From supermarkets to superyacht builders, sales figures are remarkably buoyant: consumer debt may be rising too, but no one can say the New Year economic mood is markedly downbeat. This column feels obliged to find something on the horizon to worry about, however, and my telescope is focused on inflation.
If deflation was a real threat to developed economies in recent years, the pendulum is now swinging the other way. UK inflation is expected to hit 3 per cent by late 2017, what with higher import costs generally thanks to the weak pound, fuel-price rises as a result of Opec’s effort to restrict oil production, the pass-through to consumers of higher business rates in London and the south-east, and higher rail fares for no good reason at all. Wages are unlikely to keep pace — except of course for those at the top of the income scale, fuelling inequality arguments and encouraging Corbynite union leaders, emboldened by their success at Southern Rail, to make mayhem.
Globalisation will amplify the trend. In the US, the Fed is warning that Trump’s promised tax cuts and fiscal stimuli will boost prices as well as growth.
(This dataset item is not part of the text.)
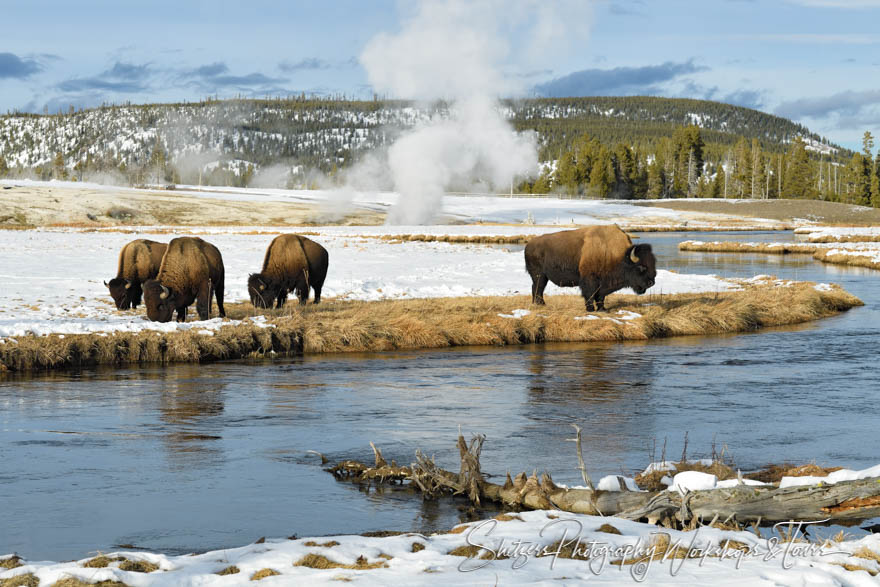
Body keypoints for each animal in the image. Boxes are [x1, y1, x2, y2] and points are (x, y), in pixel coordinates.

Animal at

In China, inflation was actually a touch lower than expected in December, at 2.1 per cent — vegetables fell, though pork rose — but surging commodity markets signal momentum ahead.
In Germany, inflation has reached 1.7 per cent while frugal citizens watch with growing irritation the erosion of their savings as a result of European Central Bank policies designed to ease the debt burden of profligate southern euro members: inflation is about to join migration as a critical strain on the European project.
Low single-digit price rises hardly seem a cause of woe when we recall the wild double–digit spikes of a generation ago.